Nevertheless, the boys in red and green did look a bit nervous initially against Sri Lanka, who are ranked 205th and 16 places behind Bangladesh in FIFA ranking but the charges of Bruzon gained control of the midfield as the match progressed.
Even though Bangladesh had 58 percent of ball possession, during which they strung 15 to 20 short passes on several occasions, they couldn't destabilise the Sri Lankan backline, unlike how Maldives treated Nepal in the second game of the tournament.
Now, the question is how far can Bangladesh progress in the tournament with such an approach – possession without penetration -- against comparatively stronger sides like India, Maldives and Nepal.
"Sri Lanka played a high-defence, so it was really tough to penetrate them in their half to create scoring opportunities," said match-winner Tapu Barman, who yesterday had a full rest at the Turf Ground due to a minor ankle problem.
"Look, in the second half, we played better football compared to the first," said the centre-back.
Midfielder Mohammad Ibrahim believes the players need some time to adjust with the playing style.
"The players who have already worked with Bruzon, have good understanding with the coach but the rest of the players need some time," said Ibrahim.
"It's not that only forwards will score in total football. You will see some time that the midfielders and wingers also score goals but to be honest, the coach hasn't gotten much time to work on the finishing aspect."
The Bashundhara winger wants to continue playing the same way in the upcoming matches.
"We've proved yesterday that we can play possession football but we have to improve it day by day.
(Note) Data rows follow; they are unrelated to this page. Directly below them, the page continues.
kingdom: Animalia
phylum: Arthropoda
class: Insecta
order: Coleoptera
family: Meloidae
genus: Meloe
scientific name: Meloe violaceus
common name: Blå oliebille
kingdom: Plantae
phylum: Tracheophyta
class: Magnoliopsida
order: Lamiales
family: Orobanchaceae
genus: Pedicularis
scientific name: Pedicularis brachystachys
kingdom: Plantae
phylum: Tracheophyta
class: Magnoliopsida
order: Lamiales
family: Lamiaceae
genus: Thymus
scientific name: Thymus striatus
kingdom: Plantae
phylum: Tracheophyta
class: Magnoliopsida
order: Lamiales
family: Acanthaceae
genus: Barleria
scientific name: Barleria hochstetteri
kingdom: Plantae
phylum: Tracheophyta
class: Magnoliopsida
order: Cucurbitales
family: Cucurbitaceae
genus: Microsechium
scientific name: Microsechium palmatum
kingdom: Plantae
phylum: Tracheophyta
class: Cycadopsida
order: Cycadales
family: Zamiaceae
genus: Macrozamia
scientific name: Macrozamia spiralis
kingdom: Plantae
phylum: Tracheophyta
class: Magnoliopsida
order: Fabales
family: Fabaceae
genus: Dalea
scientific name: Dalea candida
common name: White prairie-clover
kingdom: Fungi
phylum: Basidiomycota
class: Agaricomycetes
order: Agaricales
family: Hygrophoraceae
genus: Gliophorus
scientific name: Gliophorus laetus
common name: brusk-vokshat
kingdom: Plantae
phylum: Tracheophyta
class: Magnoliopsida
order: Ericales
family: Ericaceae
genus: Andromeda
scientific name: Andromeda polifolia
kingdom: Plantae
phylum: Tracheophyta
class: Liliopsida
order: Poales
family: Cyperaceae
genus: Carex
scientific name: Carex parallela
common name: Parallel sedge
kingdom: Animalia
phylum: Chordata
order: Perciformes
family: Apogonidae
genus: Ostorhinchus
I think we have to increase communication among the forwards, and then the next matches will be easier for us," believes Ibrahim, who played in the midfield instead of his usual wing position.
Ibrahim seemed optimistic about solving the scoring issue.
"You saw how many chances we created against Sri Lanka which we never did in the past matches. As we have started playing open football, the scoring problem will be gradually solved, I believe."
Regardless of what Ibrahim believes about the solution of the scoring problem upfront, Bangladesh are definitely going to face an uphill task while attempting to penetrate the backlines of India, Maldives and Nepal, as all three opponents are superior to Bangladesh in terms of skill, technique and tactics and, of course, FIFA ranking.